> _Given material_
--
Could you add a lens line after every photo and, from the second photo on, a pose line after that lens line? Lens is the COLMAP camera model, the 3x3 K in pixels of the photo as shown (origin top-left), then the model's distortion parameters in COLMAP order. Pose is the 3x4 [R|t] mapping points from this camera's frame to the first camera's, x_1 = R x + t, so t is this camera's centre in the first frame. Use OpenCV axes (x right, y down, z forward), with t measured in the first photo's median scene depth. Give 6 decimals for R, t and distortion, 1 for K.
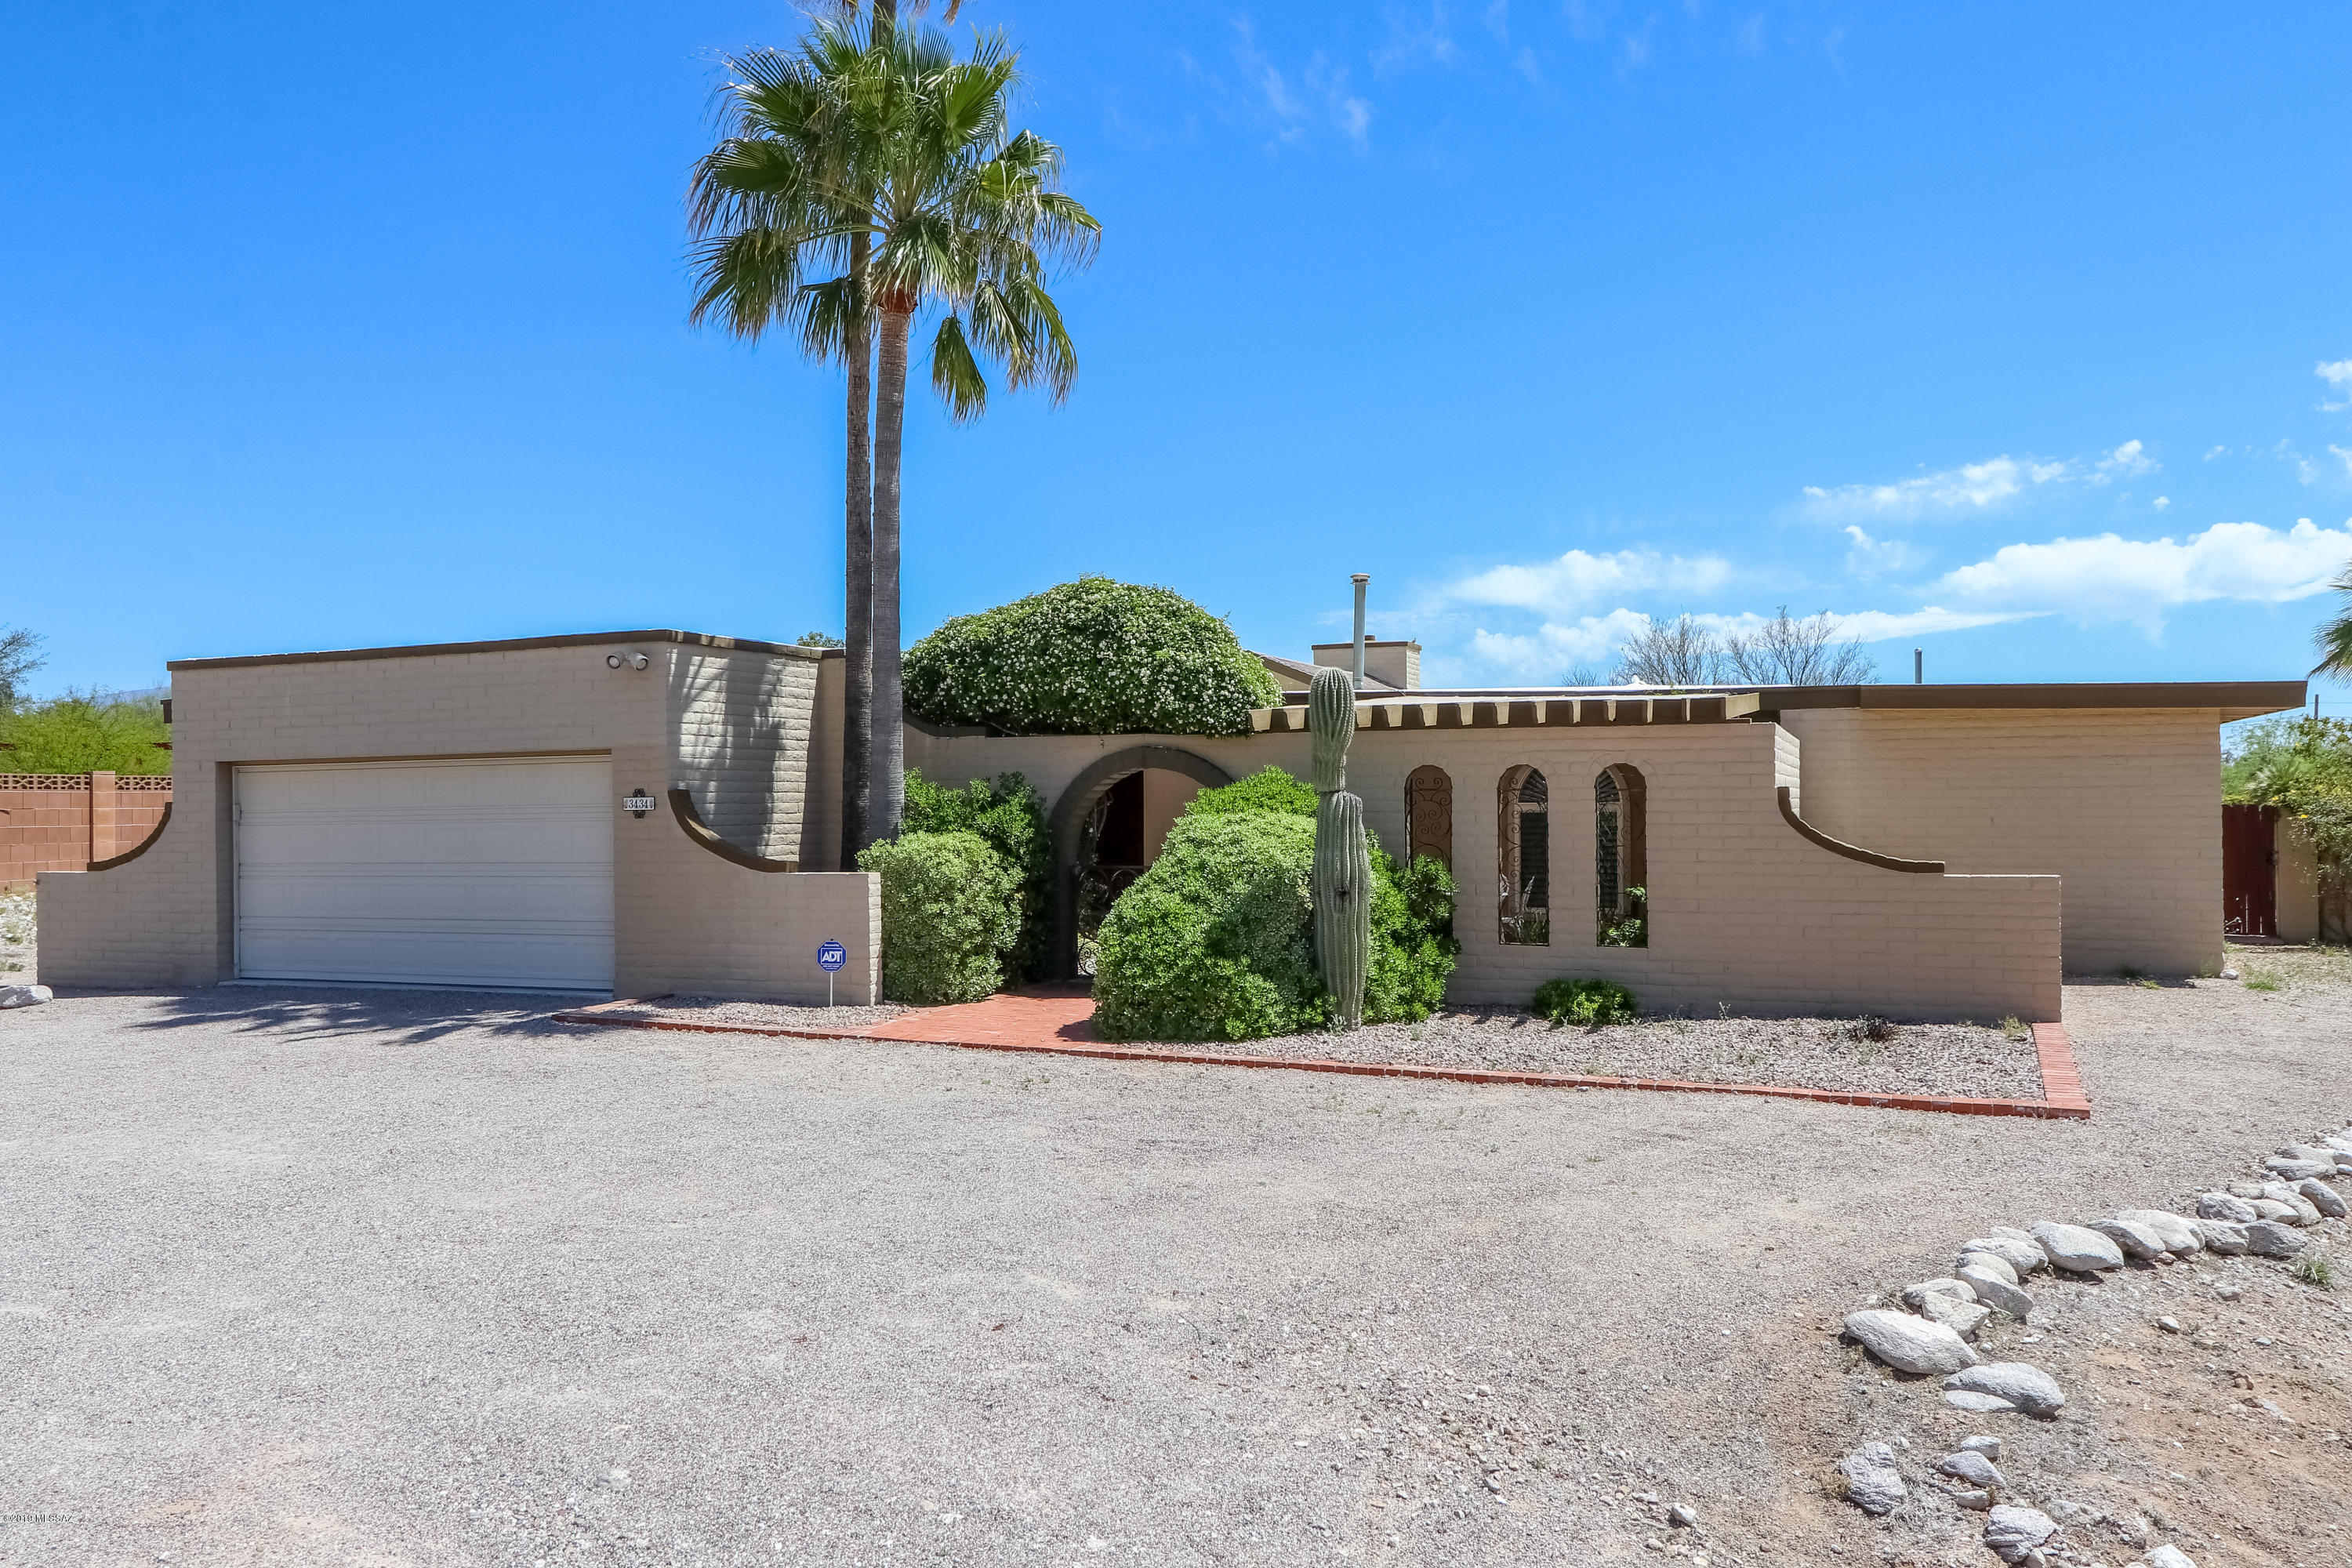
lens RADIAL K [[1753.7, 0, 1175.9], [0, 1753.7, 787.0], [0, 0, 1]] dist [-0.009522, -0.000563]
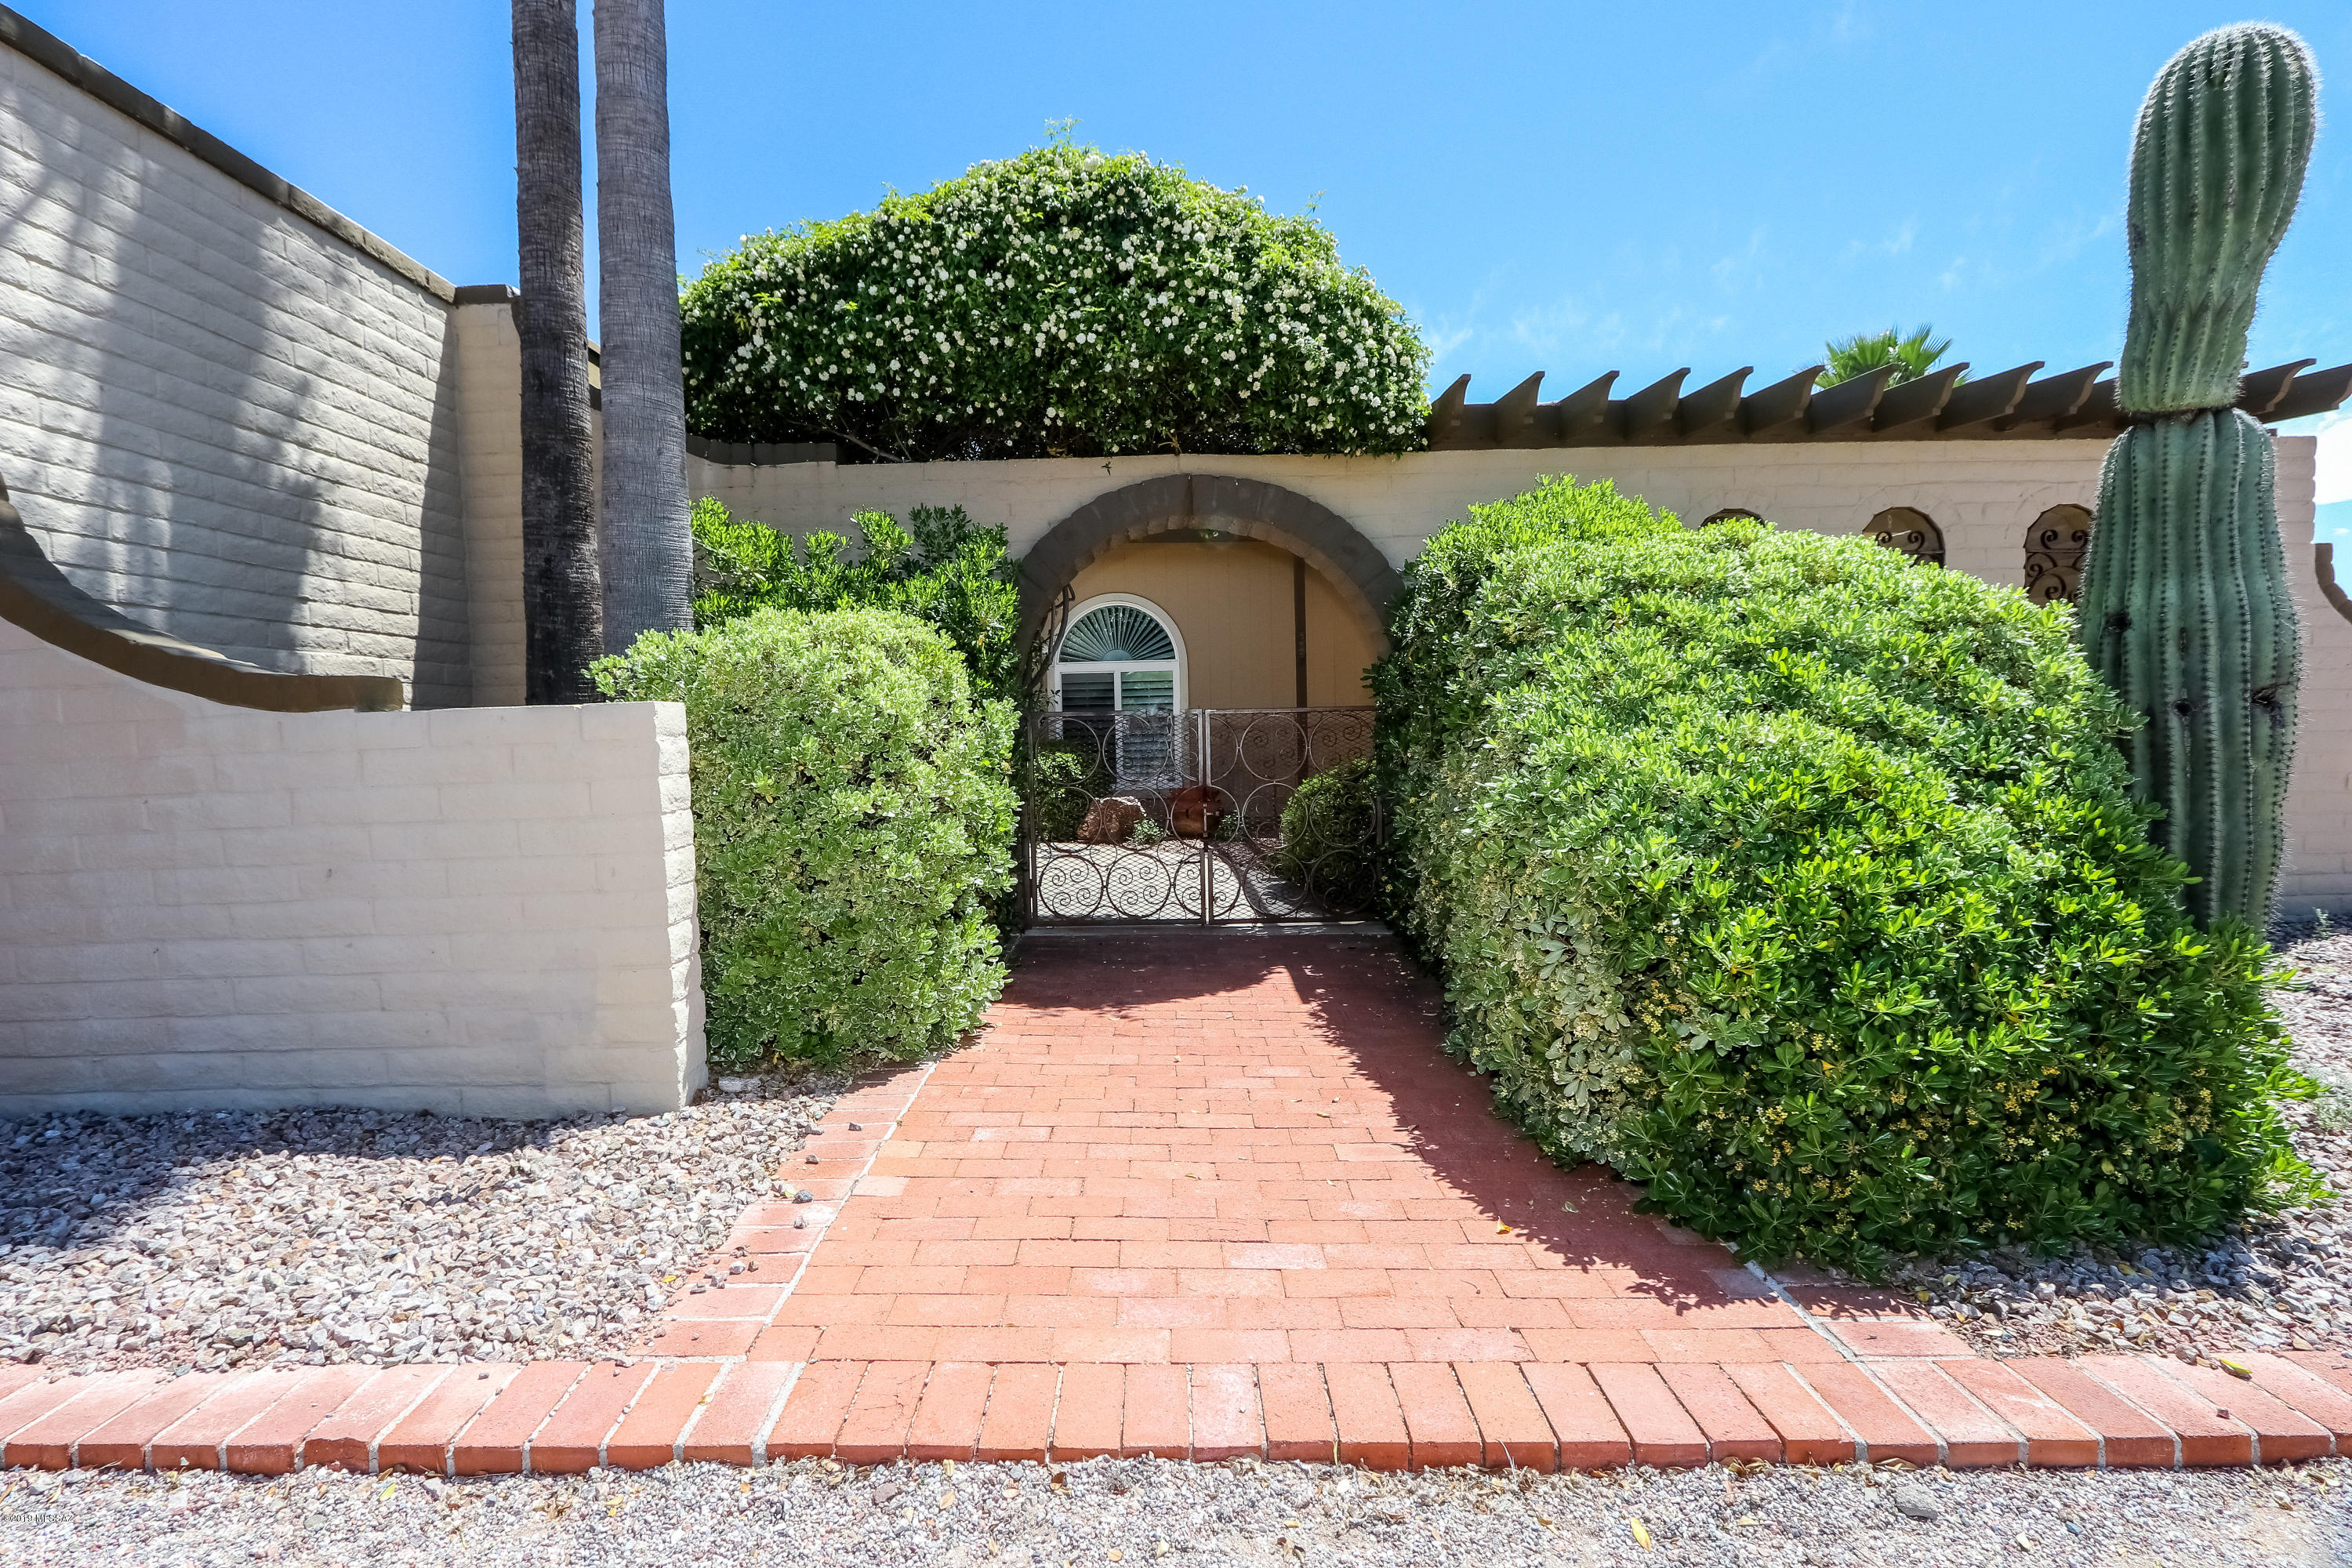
lens RADIAL K [[1095.3, 0, 1173.2], [0, 1095.3, 786.5], [0, 0, 1]] dist [-0.019329, 0.001040]
pose [[0.929152, -0.038391, 0.367700, -0.147725], [0.015681, 0.997791, 0.064552, 0.048839], [-0.369366, -0.054212, 0.927701, 0.716311]]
--
> _About this exercise_
Pictures stay out; everything else in the listing above gets restated word for word.

> _Answer section_
Could you add a lens line after every photo and, from the second photo on, a pose line after that lens line? Lens is the COLMAP camera model, the 3x3 K in pixels of the photo as shown (origin top-left), then the model's distortion parameters in COLMAP order. Pose is the 3x4 [R|t] mapping points from this camera's frame to the first camera's, x_1 = R x + t, so t is this camera's centre in the first frame. Use OpenCV axes (x right, y down, z forward), with t measured in the first photo's median scene depth. Give 6 decimals for R, t and distortion, 1 for K.
lens RADIAL K [[1753.7, 0, 1175.9], [0, 1753.7, 787.0], [0, 0, 1]] dist [-0.009522, -0.000563]
lens RADIAL K [[1095.3, 0, 1173.2], [0, 1095.3, 786.5], [0, 0, 1]] dist [-0.019329, 0.001040]
pose [[0.929152, -0.038391, 0.367700, -0.147725], [0.015681, 0.997791, 0.064552, 0.048839], [-0.369366, -0.054212, 0.927701, 0.716311]]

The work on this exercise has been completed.